Coordonnateurs : Exner Andreas, Kumnig Sarah, Hochleithner Stephan

Couverture de l’ouvrage Capitalism and the Commons

Capitalism and the Commons focuses on the political and social perspectives that commons offer, how they are appropriated or suppressed by capital and state, and how social initiatives and movements contest these dynamics or build their struggles on commoning.

The volume comprises theoretical and empirical approaches that engage with three main themes: conceptualizing the commons, analyzing practices of commoning, and exploring commons politics. In their contributions, the authors focus on the development of anti-capitalist commons and explore the issue of practice and politics through case studies from Colombia, the Democratic Republic of Congo, South Africa, and Africa more broadly, Austria, Germany and South Korea, ranging from peri-urban and rural agriculture to urban commons and how they manifest in the Global South as well as in the Global North. The book engages with different discourses on the commons in regard to their relevance for social change and thereby reinvigorates the political meaning of the commons. It provides an original and important approach to the topic in terms of conceptualization, detailing diverse empirical realities, and analyzing potential perspectives. In so doing, the book transcends narrow disciplinary boundaries and expands the focus to the global.

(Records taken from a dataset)

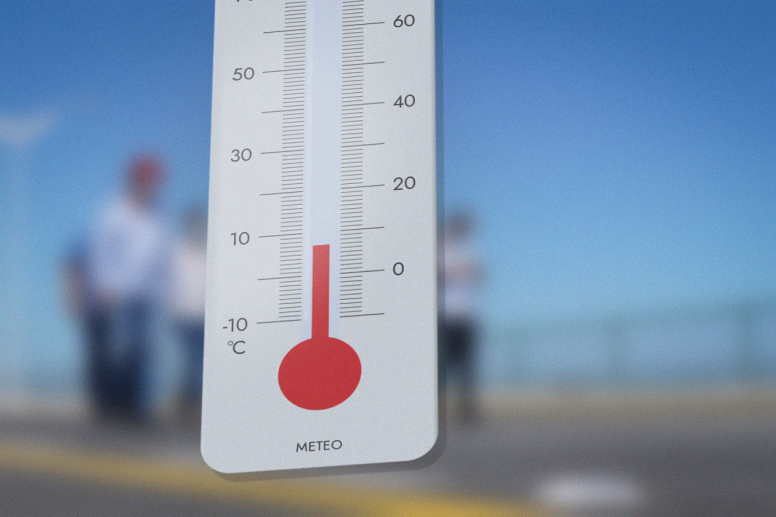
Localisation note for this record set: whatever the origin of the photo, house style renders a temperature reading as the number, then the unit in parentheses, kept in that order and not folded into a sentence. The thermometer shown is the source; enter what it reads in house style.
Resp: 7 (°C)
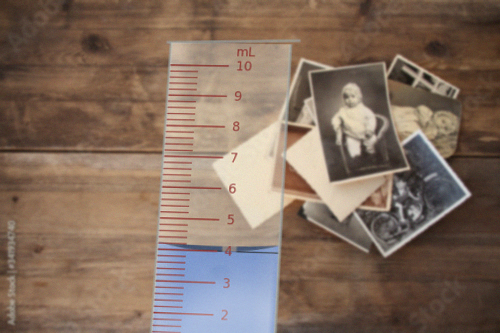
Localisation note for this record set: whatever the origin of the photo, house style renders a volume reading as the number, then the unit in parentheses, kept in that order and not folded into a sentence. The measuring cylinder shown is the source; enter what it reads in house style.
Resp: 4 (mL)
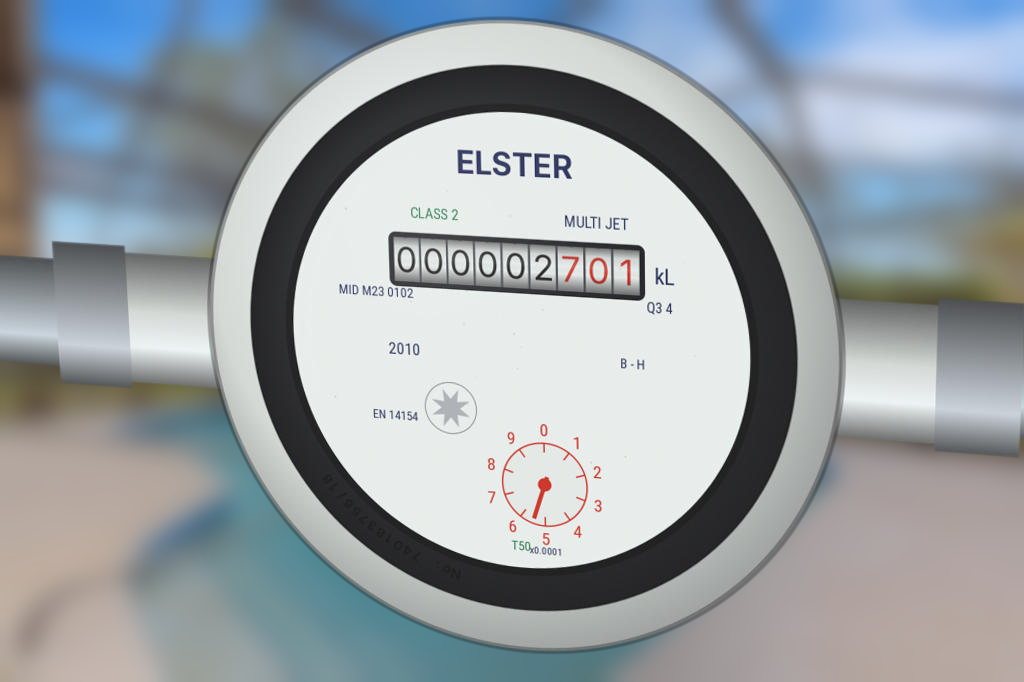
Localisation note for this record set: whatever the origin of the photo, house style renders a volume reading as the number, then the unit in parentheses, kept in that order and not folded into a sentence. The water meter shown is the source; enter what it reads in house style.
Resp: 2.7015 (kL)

--

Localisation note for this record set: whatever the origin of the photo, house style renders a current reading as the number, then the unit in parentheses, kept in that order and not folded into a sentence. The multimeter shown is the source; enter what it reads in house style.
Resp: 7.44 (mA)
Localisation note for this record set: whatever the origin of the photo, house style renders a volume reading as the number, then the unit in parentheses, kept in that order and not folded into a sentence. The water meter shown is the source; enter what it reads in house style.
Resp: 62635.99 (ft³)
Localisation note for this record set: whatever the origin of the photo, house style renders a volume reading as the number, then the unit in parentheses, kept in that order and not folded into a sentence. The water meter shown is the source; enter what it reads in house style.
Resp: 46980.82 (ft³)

---

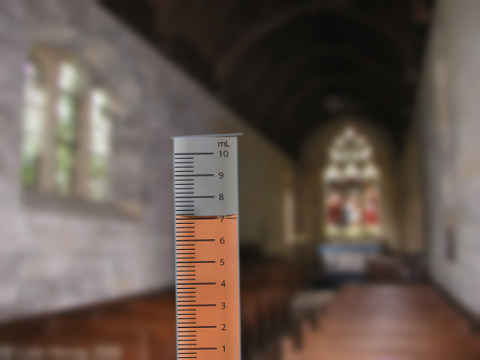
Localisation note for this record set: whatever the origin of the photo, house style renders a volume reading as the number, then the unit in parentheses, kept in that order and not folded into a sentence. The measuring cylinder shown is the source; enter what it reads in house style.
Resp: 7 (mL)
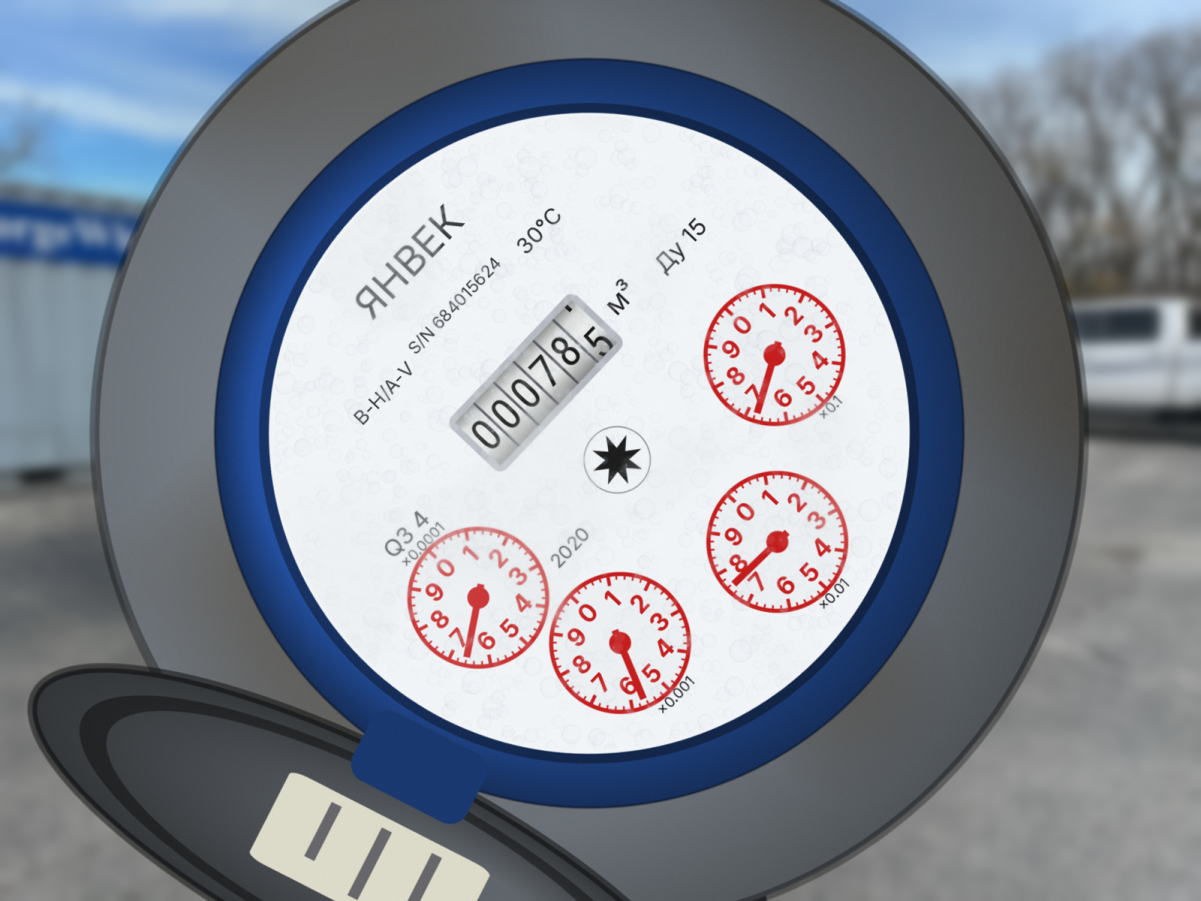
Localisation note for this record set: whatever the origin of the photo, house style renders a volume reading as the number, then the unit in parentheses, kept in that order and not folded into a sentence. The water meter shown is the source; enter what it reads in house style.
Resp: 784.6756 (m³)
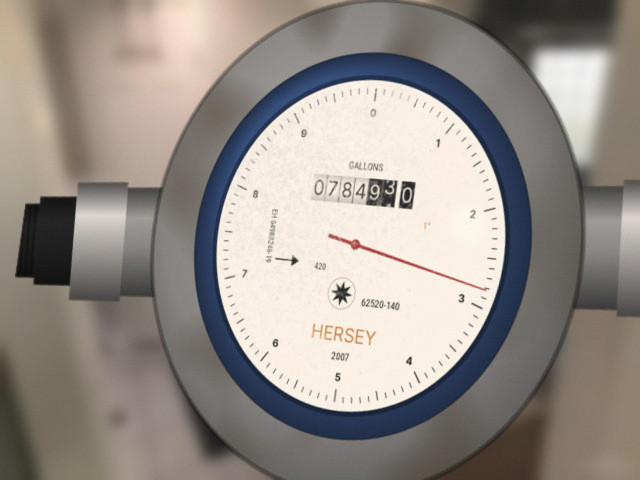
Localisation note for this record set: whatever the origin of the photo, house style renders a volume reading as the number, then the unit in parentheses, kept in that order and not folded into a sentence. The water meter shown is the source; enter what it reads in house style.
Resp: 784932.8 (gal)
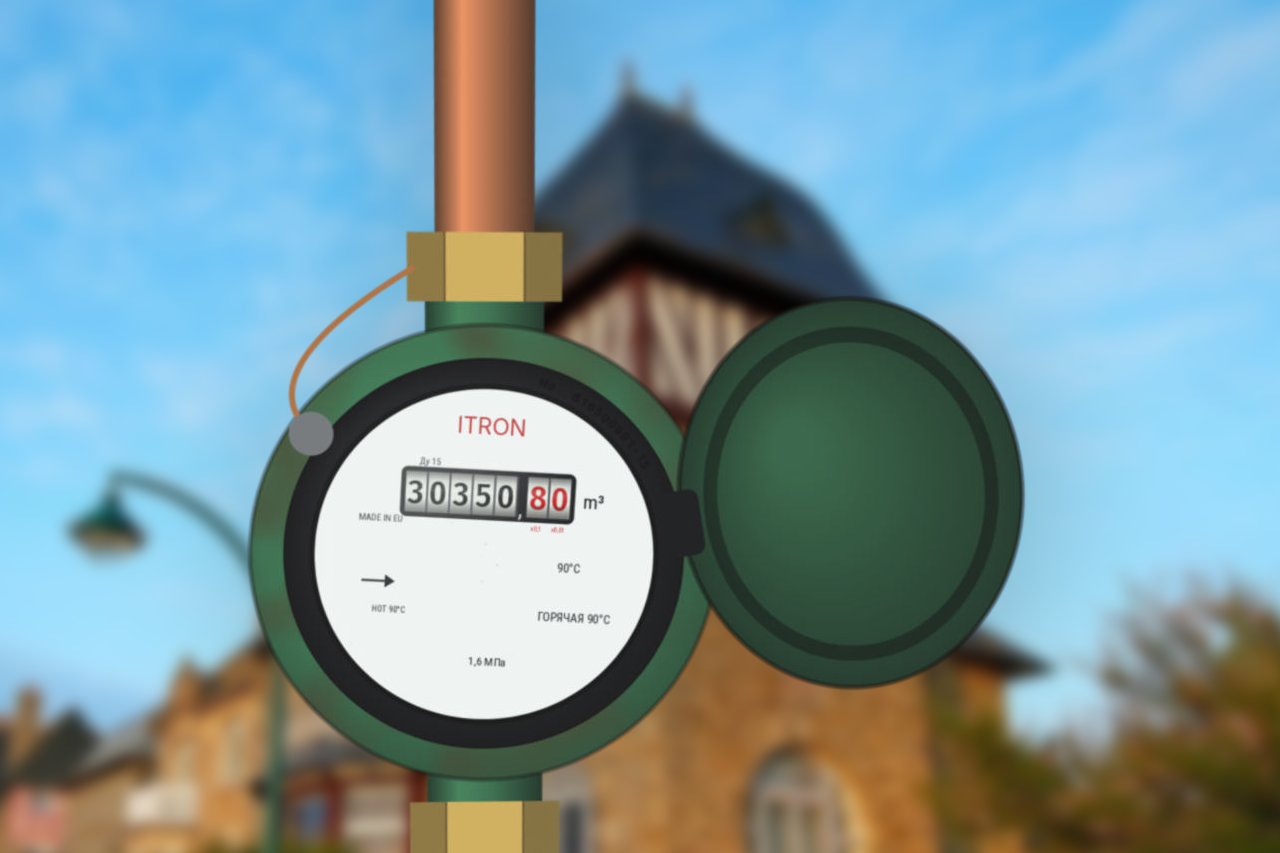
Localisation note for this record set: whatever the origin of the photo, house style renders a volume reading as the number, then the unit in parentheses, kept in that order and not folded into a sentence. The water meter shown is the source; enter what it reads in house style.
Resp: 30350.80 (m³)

Task item A:
Answer these questions from the book description:
(i) Who are listed as the coordinators of the book?
(ii) What are the three main themes the volume's approaches engage with?
(iii) Which countries are named as sources of case studies?
Task item B: According to the book description, how does the book reinvigorate the political meaning of the commons?
None of the items are needed for the work here.

Exercise output A:
(i) Exner Andreas, Kumnig Sarah and Hochleithner Stephan.
(ii) Conceptualizing the commons, analyzing practices of commoning, and exploring commons politics.
(iii) Colombia, the Democratic Republic of Congo, South Africa, Austria, Germany and South Korea.

Exercise output B: The book engages with different discourses on the commons and considers their relevance for social change. Through that engagement, it reinvigorates the political meaning of the commons.